In the Gulf, BP introduced Wave Gliders (self-powered automatons that float around collecting data on air and water quality) and tagged skimmers and other key assets across four states so that spill responders knew what they had to work with and what shape the equipment was in.
Track and Trace relies on a wide range of sensing technologies that have been used for years in commercial applications--from RFID tags to cellular phones and GPS devices. BP's challenge was to obtain custom versions that were safe to use around oil and gas and could survive harsh conditions--from arctic chills to desert heat to Gulf humidity. For instance, BP worked with a vendor partner to develop a GPS tracking device for pipeline inspectors, who often work alone in hazardous, remote conditions. The vendor shrank its standard device by one-third, changed the emergency notification from U.S. 911 to international SOS, and shielded the device so it wouldn't emit sparks, making it safe for use around combustible materials.
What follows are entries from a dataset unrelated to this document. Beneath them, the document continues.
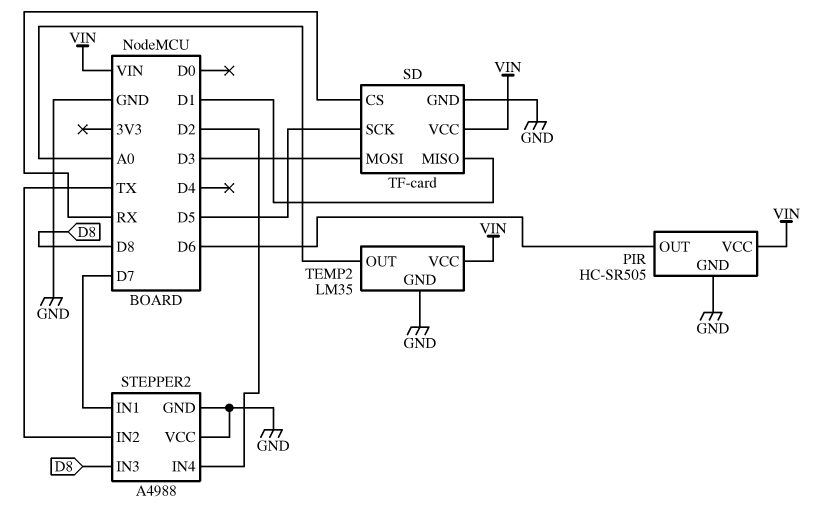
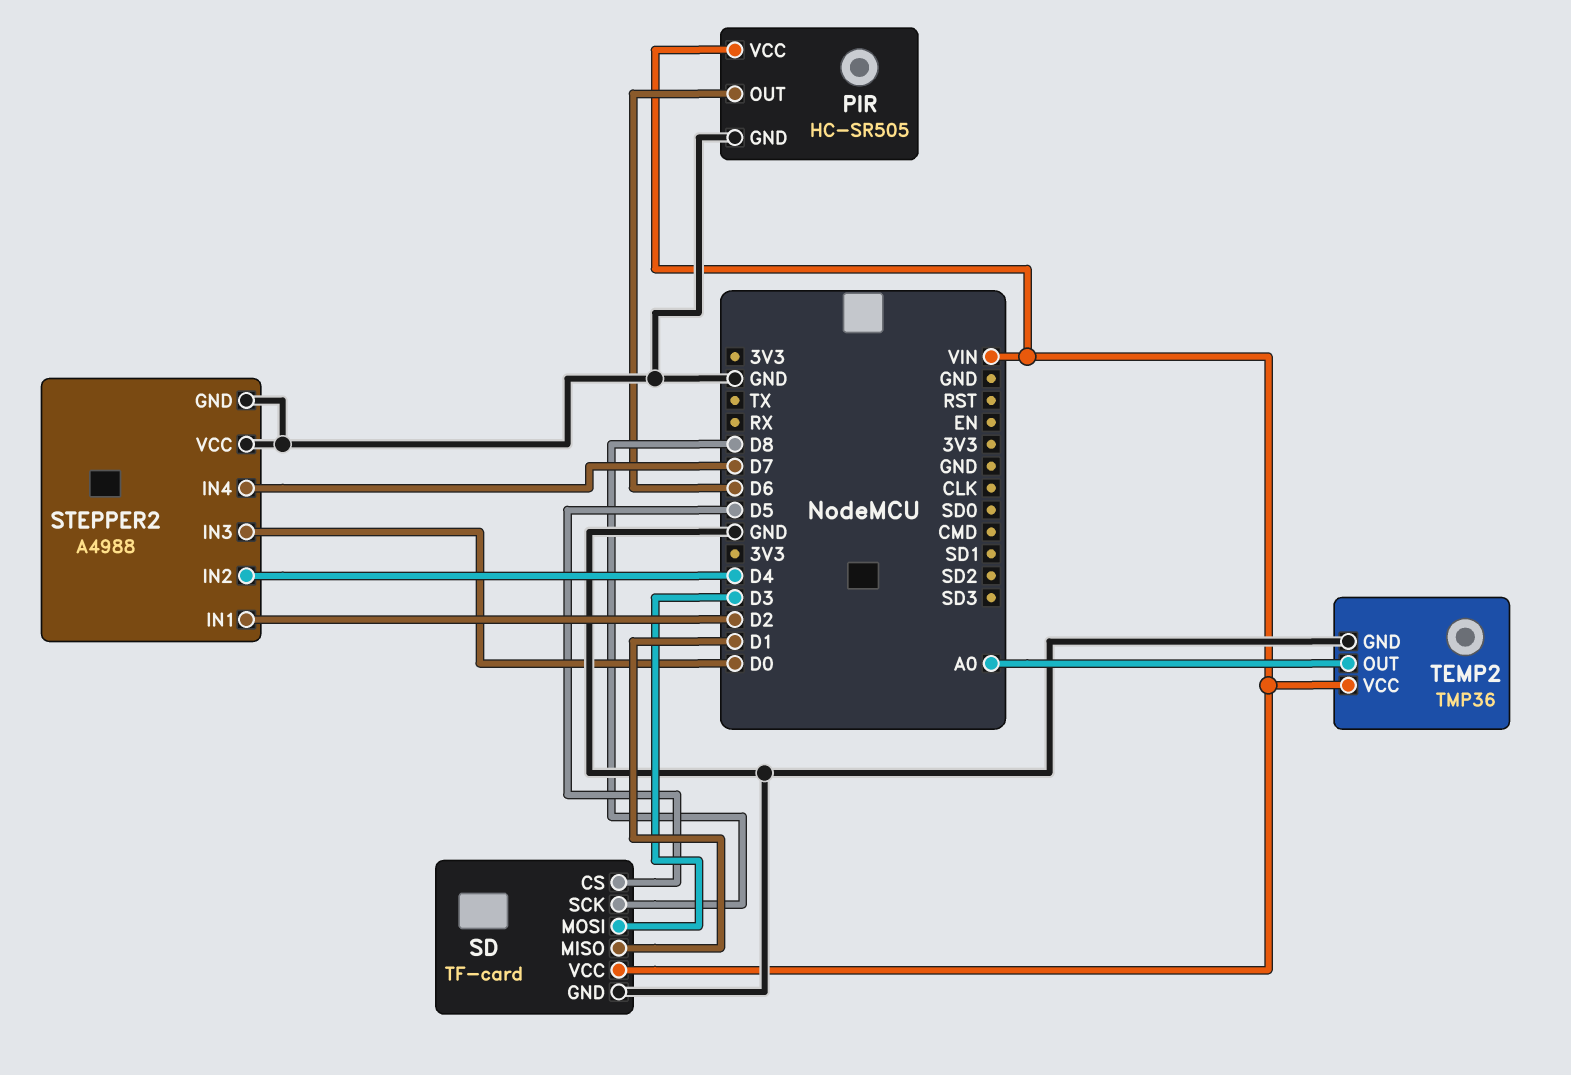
SD pin CS: RX -> D5
SD pin SCK: D5 -> D8
STEPPER2 pin IN1: D7 -> D2
STEPPER2 pin IN2: TX -> D4
STEPPER2 pin IN3: D8 -> D0
STEPPER2 pin IN4: D2 -> D7
TEMP2: LM35 -> TMP36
Track and Trace technology also had to be practical on a huge scale--impacting operations of a company that has about 80,000 employees at thousands of facilities around the world and owns millions of pieces of field equipment, from pipelines to bulldozers. Just one aspect of the program, an effort to tag all flanges and blinds at the company's Gelsenkirchen (GSK) refinery in Germany, shows what BP was up against.
To perform routine refinery maintenance, GSK technicians must work section by section, sealing off one area before proceeding to the next. To do that they use what's called a blind to close off pipe ends at the flange. Blinds must be inserted and removed in a precise sequence. At GSK, BP tagged more than 100,000 blinds with RFID transmitters, which are then tracked by engineers with handheld readers. The data feeds into SAP and Control of Work software to automatically determine which flanges should be blinded, and when.
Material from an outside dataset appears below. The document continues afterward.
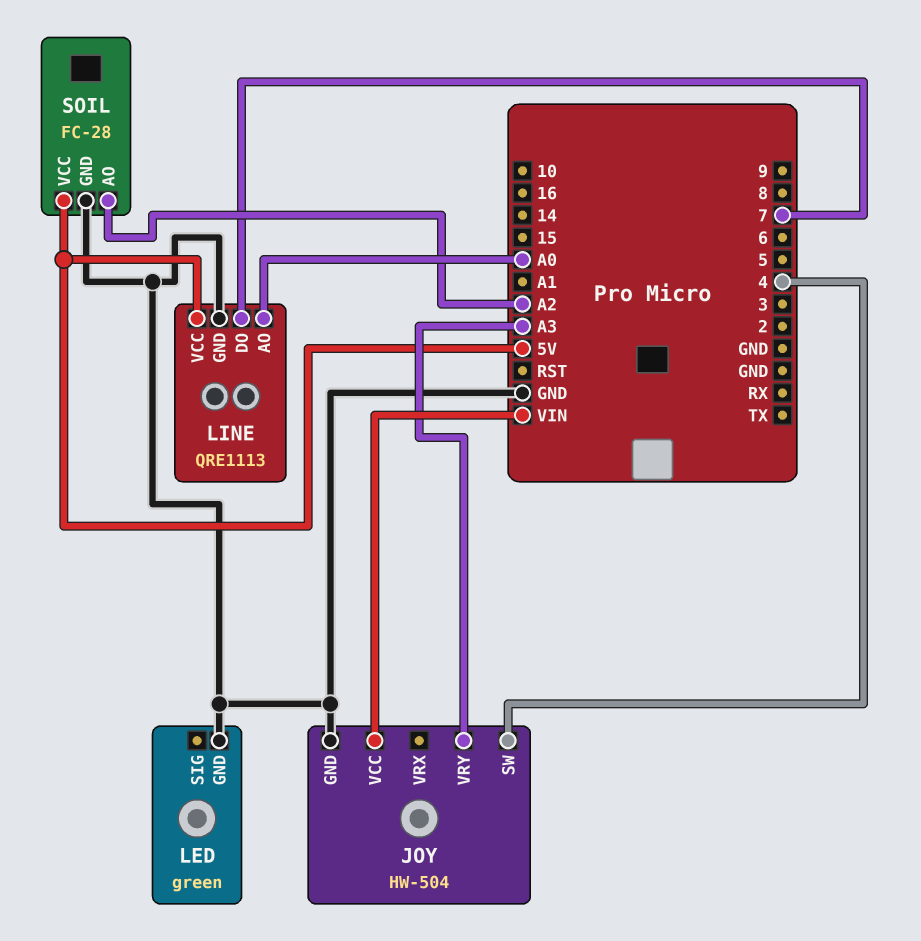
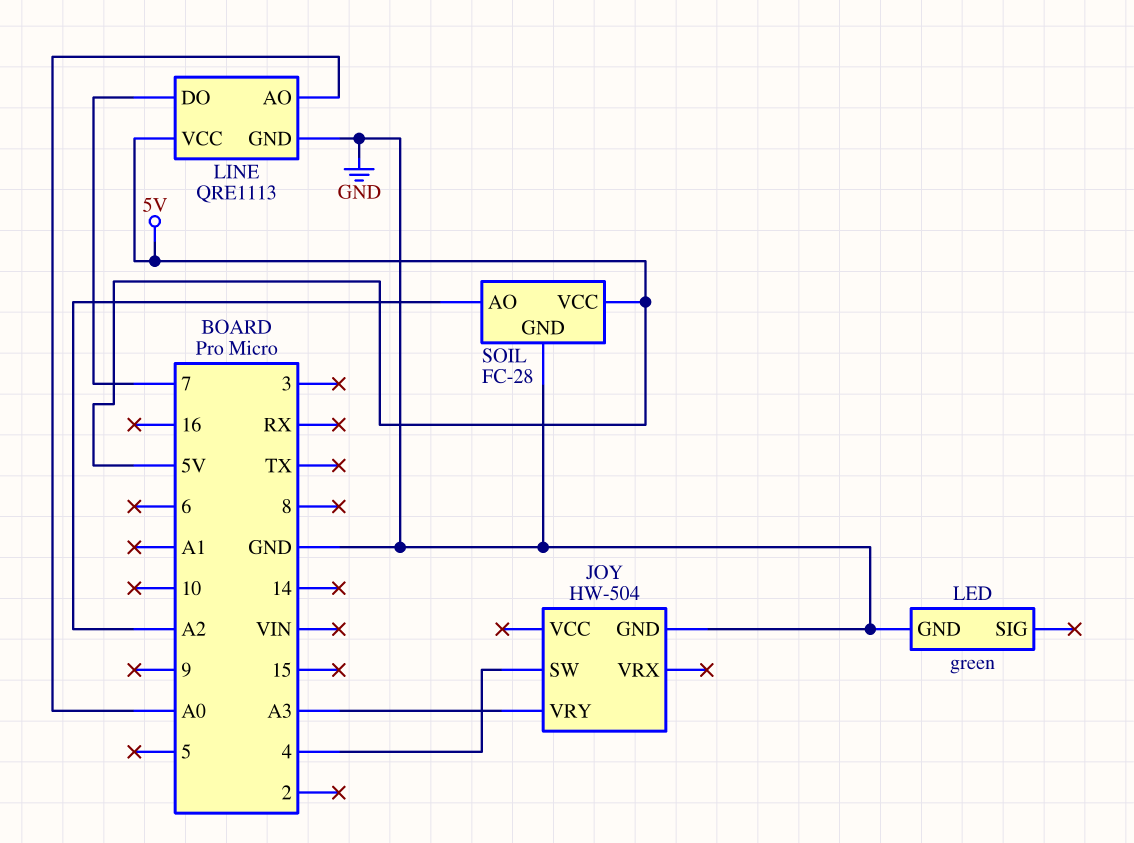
JOY pin VCC: VIN -> none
Another project under Track and Trace saw BP outfit oil trucks in Alaska with GSM-based equipment that transmits data to BP through the AT&T cellular network or, as a backup, through Iridium's satellites. The system monitors driver activity and sends alerts through email and text about a suspected accident or unsafe activity such as speeding or hard braking. Monitoring about 900 trucks, the system generates roughly 500,000 messages per week.
So what does BP do with all this data? There isn't a single location that receives and responds to all Track and Trace input. Information from the truck sensors goes to a team in Connecticut, for instance. But the company hasn't ruled out establishing a centralized, mission-control-style setup for handling all Track and Trace data.
BP also is in the early stages of developing or acquiring software to help managers extract insight from all that data pouring in. "The next step is, how do you take all that data and help people make decisions?" says Baumgartner. "It's early in the road map, but it's something we might be doing next."